Sometimes this worked, but quite often not. This was the general state of affairs among Hindus who got into a marriage under the Hindu Marriage Act 1955 (which also covers Buddhists, Jains and Sikhs) and the Special Marriage Act 1954. Muslims might have had it easier, as under Islamic law a marriage is a contract arrived at with due procedures, with rules and circumstances of termination clearly laid out. In practice, however, for most Indians, the idea of divorce carried a social stigma, particularly for women, and ending the married state was not easy to contemplate. As such, unhappy couples simply plodded on, if nothing else then for the sake of their children; while the childless among them continued to live in virtual hell. It is a sign of the times that in contemporary India the idea of divorce — although still not as easy as it is in parts of the West — can be given expression to within the family as well as within the community and society at large. The invisible rider was that the non-functionality of marriage should be evident to all concerned, not just to the married couple in question. Some of this could change if the recommendations of Parliament’s standing committee on law and justice — which have recently become available — become law.
Following a decision by the Union Cabinet in June last year to effect amendments to the Hindu Marriage Act and the Special Marriage Act to allow for divorce in the event of an “irretrievable breakdown of marriage”, a bill on this was introduced in the Rajya Sabha in August last year. We cannot at this stage anticipate the debate that will follow in the House. But in light of the standing committee’s recommendations, there can be reasonable expectation that the question will not be dismissed out of hand.

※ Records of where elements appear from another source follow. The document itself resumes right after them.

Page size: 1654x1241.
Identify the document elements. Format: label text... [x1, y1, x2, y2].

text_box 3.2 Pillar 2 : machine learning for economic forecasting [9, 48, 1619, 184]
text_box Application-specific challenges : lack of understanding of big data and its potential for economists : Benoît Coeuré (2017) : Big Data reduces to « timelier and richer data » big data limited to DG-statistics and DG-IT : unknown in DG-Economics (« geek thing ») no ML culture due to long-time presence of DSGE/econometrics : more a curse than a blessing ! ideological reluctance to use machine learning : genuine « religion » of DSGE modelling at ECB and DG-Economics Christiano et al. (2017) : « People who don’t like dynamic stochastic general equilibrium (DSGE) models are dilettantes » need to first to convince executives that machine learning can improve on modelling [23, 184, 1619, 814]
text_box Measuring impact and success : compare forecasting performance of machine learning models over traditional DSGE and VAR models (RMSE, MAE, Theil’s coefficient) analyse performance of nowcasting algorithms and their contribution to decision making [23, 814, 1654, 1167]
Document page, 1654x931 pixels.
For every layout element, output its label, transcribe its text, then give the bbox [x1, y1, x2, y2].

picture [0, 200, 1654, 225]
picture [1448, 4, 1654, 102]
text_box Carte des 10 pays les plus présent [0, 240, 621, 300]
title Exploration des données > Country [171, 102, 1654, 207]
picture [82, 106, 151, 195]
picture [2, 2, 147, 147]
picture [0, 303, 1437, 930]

In 1981, a move to introduce “irretrievable breakdown of marriage” as a ground for divorce did not have much traction. The social landscape has obviously changed in the intervening three decades, with fast-paced urbanisation, industrialisation and a communications revolution that has impacted our society no less than other societies around the world.
In this country’s altered profile, the autonomy of the individual has expanded in significant ways, although the value of the community is still recognised in crucial spheres. Indeed, the Law Commission had first considered making “irretrievable breakdown” a ground for divorce back in 1979, and then revived the recommendation in 2009. In 2006, the Supreme Court too had favoured inclusion of this factor among the grounds on which divorce could be granted to those individuals who no longer wished to continue their marriage. The general progressive disposition of the nation’s highest court in family matters was also evident when in 2008 it permitted live-in relationships, and more recently sanctioned a share in inheritance for children born out of wedlock. Nevertheless, it is the debate in Parliament that will be crucial in amending the marriage law to include a new ground for divorce. Even if Parliament chooses to hasten slowly, it should not throw out the issue. Providing for adequate safeguards — especially from the wife’s viewpoint — is, of course, called for.